Als Vertriebler haben Kersten und andere Buchhändler in Deutschland Millionen Euro in das Buchclub-System gesteckt. Ihre Investitionen sollten ähnlich einem Aktienpaket einen Teil ihrer Altersvorsorge sichern. Die einseitige Kündigung der Verträge seitens des Bertelsmann-Konzerns bringe viele Buchhändler und Vertriebler, die teils seit den 50er-Jahren das Clubsystem mit am Leben hielten, nach eigenen Angaben wirtschaftlich in Bedrängnis. Arbeitsplätze stünden auf dem Spiel, bestehende Kundenverhältnisse würden zerstört, Buchläden müssten sich komplett umorientieren, einige sogar schließen.
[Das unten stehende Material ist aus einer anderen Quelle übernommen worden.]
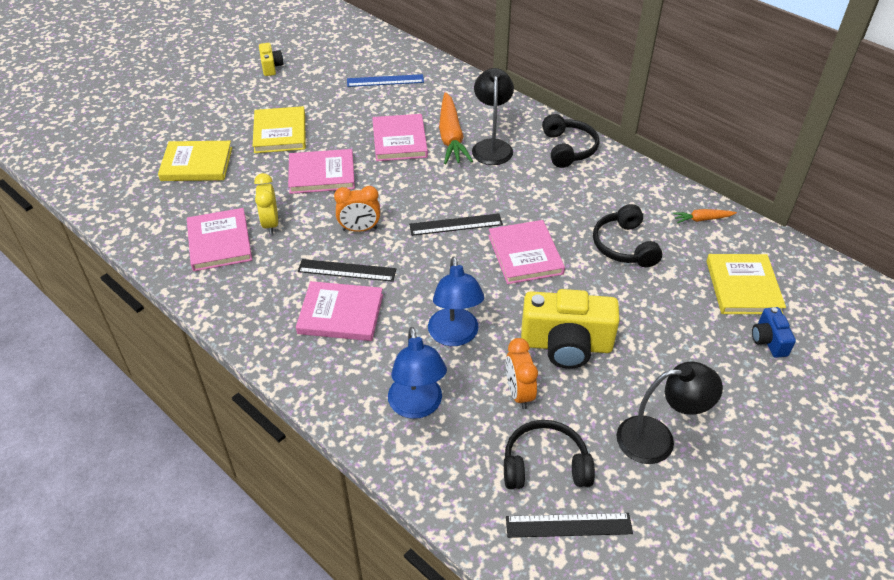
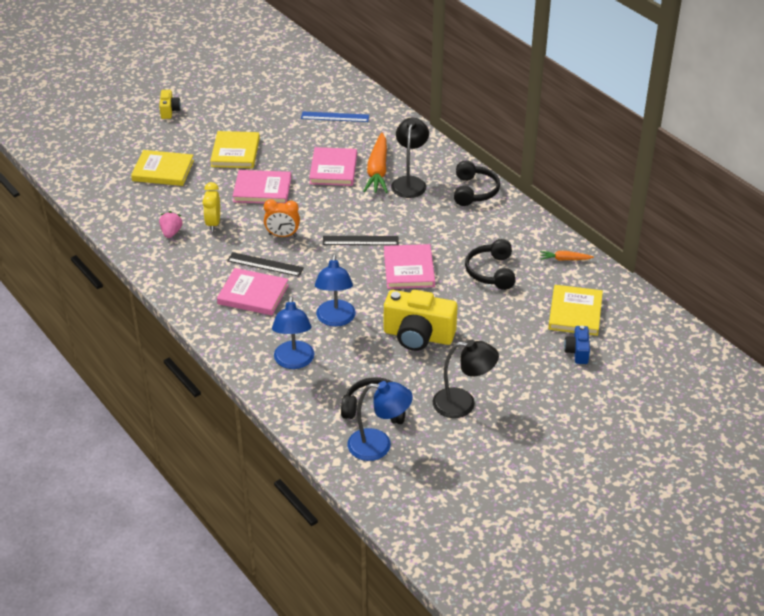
camera: 10 degrees right, 5 degrees down
(219, 242) = (171, 233): pink book -> pink strawberry
(271, 67) = (239, 95): yellow camera -> yellow camera (169, 111)
(519, 393) = (371, 362): orange clock -> none
(568, 525) = (379, 445): black ruler -> blue lamp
Ganz so weit ist es bei Karin Kersten nicht. Doch auch sie hat die volle Wucht der Empörung der Bertelsmann-Kunden bereits zu spüren bekommen, obgleich sie an der Entwicklung keine Schuld trägt.
Reinhard Mohn, der 2009 verstarb, hatte die Clubs 1950 als „Bertelsmann Lesering“ gegründet. Dieser hatte sich rasch zum Wachstumsmotor des Konzerns entwickelt. Das Club-Prinzip war einfach und profitabel – für Bertelsmann und für seine Vertriebspartner. Clubmitglieder bestellen mindestens vier mal pro Jahr ein Buch oder andere Medien, die in Lizenz gedruckt wurden, dafür bezahlen sie durchschnittlich zehn bis 20 Prozent weniger als im regulären Verkauf. Der garantierte große Absatz machte eine Kooperation mit Bertelsmann für Verlage interessant.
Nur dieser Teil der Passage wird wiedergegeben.